Wooshin seguiu as pegadas misteriosas em direção ao campo e deu suas ordens com calma.
“A comunicação deve funcionar fora do mosteiro. Contate Heo Channa e relate a situação. O escritório de São Petersburgo vai enviar uma equipe de resgate de emergência. A partir deste ponto, a missão será encerrada.”
Fez uma pausa.
“E, a partir de agora, o objetivo é garantir que todos voltem vivos.”
Estava claro — Kia usara as crianças como distração, mas seu verdadeiro alvo sempre fora Han Seo-Ryeong. A equipe especial de segurança não passava de peões em seu jogo.
Os passos de Wooshin se tornaram mais firmes.
Click—
Um som que jamais deveriam ter ouvido ecoou. Era a mola sendo comprimida sob uma sola — o gatilho de uma mina ativado.
A sensação era como uma mão morta saindo da terra, agarrando-lhe o tornozelo. O arrepio subiu por sua espinha, congelando a perna no lugar.
Wooshin virou a cabeça em direção ao som.
“Quem…?”
Ki Taemin tinha congelado ao sair do caminhão. Yoo Dawit estava imóvel, pálido, suando frio. Entre eles, era ele quem seguia na trilha do líder.
“Yoo Dawit, não se mexa.”
Wooshin estreitou os olhos, a voz baixa e firme.
“Não sabemos se é uma mina S ou uma mina antipessoal. Se for a primeira, os estilhaços vão se espalhar e matar todos instantaneamente. Se for a segunda, vai explodir a sua virilha. Você é o especialista, devia saber disso.”
“…”
Dawit mal respirava.
O crepúsculo escurecia ao redor. O olhar de Wooshin se moveu dos colegas feridos, sangrando em silêncio, até o ponto distante onde o terreno parecia seguro.

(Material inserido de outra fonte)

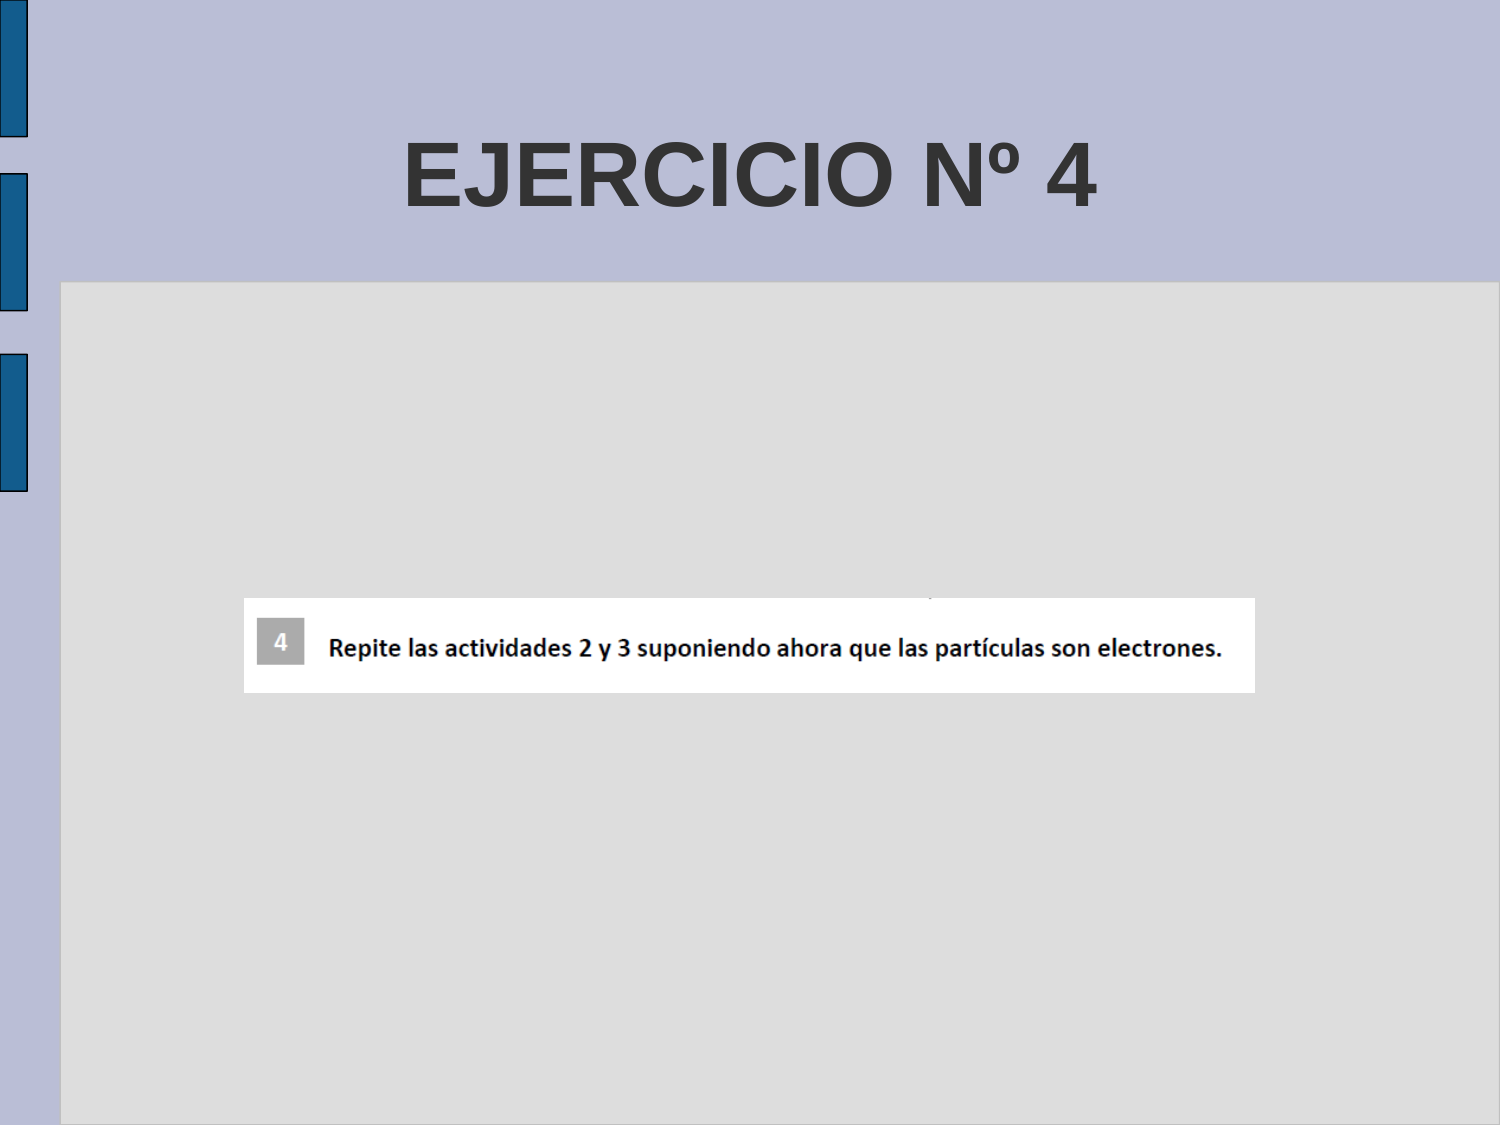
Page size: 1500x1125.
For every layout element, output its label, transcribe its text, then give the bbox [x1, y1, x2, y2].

picture [244, 598, 1255, 693]
title EJERCICIO Nº 4 [110, 80, 1391, 271]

O maxilar dele se contraiu, as veias saltando. Então, ele girou sobre os calcanhares e voltou, decidido, com passos firmes e pesados.
“Há um jeito. Troque de lugar comigo.”
Parecia que era hora de encerrar sua carreira na BLAST. Ele já havia decidido que essa seria sua última missão.